Ji Xiang, Griffing Alexander, Thorne Jeffrey L
Bioinformatics Research Center, North Carolina State University Department of Statistics, North Carolina State University.
Bioinformatics Research Center, North Carolina State University Department of Biological Sciences, North Carolina State University.
Mol Biol Evol. 2016 Sep;33(9):2469-76. doi: 10.1093/molbev/msw114. Epub 2016 Jun 13.
Interlocus gene conversion (IGC) homogenizes repeats. While genomes can be repeat-rich, the evolutionary importance of IGC is poorly understood. Additional statistical tools for characterizing it are needed. We propose a composite likelihood strategy for incorporating IGC into widely-used probabilistic models for sequence changes that originate with point mutation. We estimated the percentage of nucleotide substitutions that originate with an IGC event rather than a point mutation in 14 groups of yeast ribosomal protein-coding genes, and found values ranging from 20% to 38%. We designed and applied a procedure to determine whether these percentages are inflated due to artifacts arising from model misspecification.

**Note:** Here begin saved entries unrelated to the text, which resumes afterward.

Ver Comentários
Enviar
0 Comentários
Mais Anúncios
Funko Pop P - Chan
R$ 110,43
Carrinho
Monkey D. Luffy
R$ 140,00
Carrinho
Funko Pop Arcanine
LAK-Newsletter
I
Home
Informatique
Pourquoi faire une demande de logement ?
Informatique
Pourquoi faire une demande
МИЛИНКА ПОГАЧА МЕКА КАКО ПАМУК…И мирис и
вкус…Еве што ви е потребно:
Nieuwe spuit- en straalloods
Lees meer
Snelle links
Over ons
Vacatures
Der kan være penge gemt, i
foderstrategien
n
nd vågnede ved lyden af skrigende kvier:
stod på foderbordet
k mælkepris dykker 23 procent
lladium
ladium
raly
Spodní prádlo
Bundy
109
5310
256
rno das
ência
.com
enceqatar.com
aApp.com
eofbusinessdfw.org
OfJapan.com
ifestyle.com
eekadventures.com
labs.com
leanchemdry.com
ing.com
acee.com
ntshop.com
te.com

The results of this procedure are consistent with IGC having had an important role in the evolution of each of these 14 gene families. We further investigate the properties of our IGC approach via simulation. In contrast to usual practice, our findings suggest that the IGC should and can be considered when multigene family evolution is investigated.
基因座间基因转换(IGC)使重复序列同质化。虽然基因组可能富含重复序列,但人们对IGC在进化中的重要性了解甚少。需要更多用于表征它的统计工具。我们提出了一种复合似然策略,将IGC纳入广泛使用的源于点突变的序列变化概率模型中。我们估计了在14组酵母核糖体蛋白编码基因中,起源于IGC事件而非点突变的核苷酸替换百分比,发现其值在20%到38%之间。我们设计并应用了一个程序来确定这些百分比是否因模型错误设定产生的假象而被夸大。该程序的结果与IGC在这14个基因家族各自的进化中发挥重要作用相一致。我们通过模拟进一步研究了我们的IGC方法的特性。与通常的做法不同,我们的研究结果表明,在研究多基因家族进化时,应该且能够考虑IGC。